Title: Re: Sunday good movie bi-fecta
Post by: Martin on March 01, 2010, 09:59:00 AM
I also watched The Philadelphia Story this weekend! What are the odds.
Title: Re: Sunday good movie bi-fecta
Post by: Chris L on March 01, 2010, 10:08:00 AM
I also watched The Philadelphia Story this weekend! What are the odds.

It was playing when I turned on TCM on Sunday.

Mods (?), please change thread title to "Weekend Philadelphia Story tri-fecta."
Title: Re: Sunday good movie bi-fecta
Post by: buffcoat on March 01, 2010, 11:24:33 AM
The Philadelphia Story and Bringing Up Baby were two delightful surprises in the AFI Top 100 list, as 2001 and Raging Bull were major disappointments.

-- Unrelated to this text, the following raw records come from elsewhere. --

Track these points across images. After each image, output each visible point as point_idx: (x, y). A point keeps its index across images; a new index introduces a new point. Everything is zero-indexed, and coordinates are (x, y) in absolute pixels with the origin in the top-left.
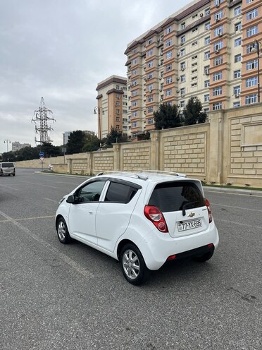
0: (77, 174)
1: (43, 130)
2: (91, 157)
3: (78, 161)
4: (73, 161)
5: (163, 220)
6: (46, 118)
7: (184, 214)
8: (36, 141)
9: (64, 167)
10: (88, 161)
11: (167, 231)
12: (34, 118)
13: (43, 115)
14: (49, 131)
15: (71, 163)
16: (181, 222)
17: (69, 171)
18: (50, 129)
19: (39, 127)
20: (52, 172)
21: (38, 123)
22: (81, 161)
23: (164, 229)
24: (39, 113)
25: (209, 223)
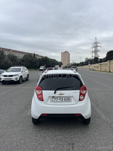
0: (103, 71)
1: (96, 52)
2: (110, 63)
3: (104, 65)
4: (102, 65)
5: (42, 94)
6: (97, 46)
7: (55, 93)
8: (93, 57)
9: (98, 68)
10: (108, 65)
11: (43, 100)
12: (92, 47)
13: (96, 45)
14: (98, 52)
15: (101, 66)
16: (53, 97)
17: (100, 70)
18: (99, 51)
19: (94, 51)
20: (94, 70)
21: (94, 49)
22: (105, 65)
23: (41, 99)
24: (94, 44)
25: (79, 101)
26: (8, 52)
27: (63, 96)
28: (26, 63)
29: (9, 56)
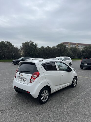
7: (19, 74)
16: (19, 77)
25: (30, 82)
26: (75, 45)
27: (22, 76)
28: (85, 54)
29: (72, 49)
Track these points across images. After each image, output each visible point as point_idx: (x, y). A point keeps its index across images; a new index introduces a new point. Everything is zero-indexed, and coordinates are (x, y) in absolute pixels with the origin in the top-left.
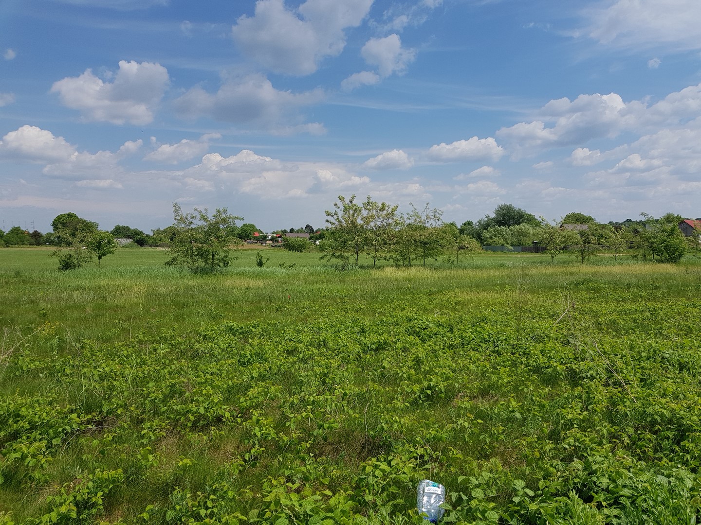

Title: Re: Sunday good movie bi-fecta
Post by: buffcoat on February 25, 2017, 10:09:39 PM
This was a Friday night/Saturday night bi-fecta, but you know.

I watched *Burden of Dreams* last night. That was really good. I have to imagine it was significantly better than Fitzcarraldo. I still want Werner Herzog to narrate my life as I go about my daily schedule:

"Ze man zey call buffcoat lazsilly pedals his bicykle arount zees streetss. He appearss to haf novere to go and nothink vaiting for him. It iss a ssad commentt on hees ssad reality."

You couldn't make a movie the way he did nowadays. That goes without saying. I want to watch "My Best Fiend" for even more crazy Klaus Kinski.



Tonight I finished *McCabe and Mrs. Miller,* which I'd watched half an hour of in October (my life has gotten complicated, not in a bad way).

A great movie, and definitely my favorite Robert Altman movie so far. Although *The Long Goodbye* was also very good. This one was super sad and super realistic. The Tribune Rating Service gave it three out of four stars and those people are idiots.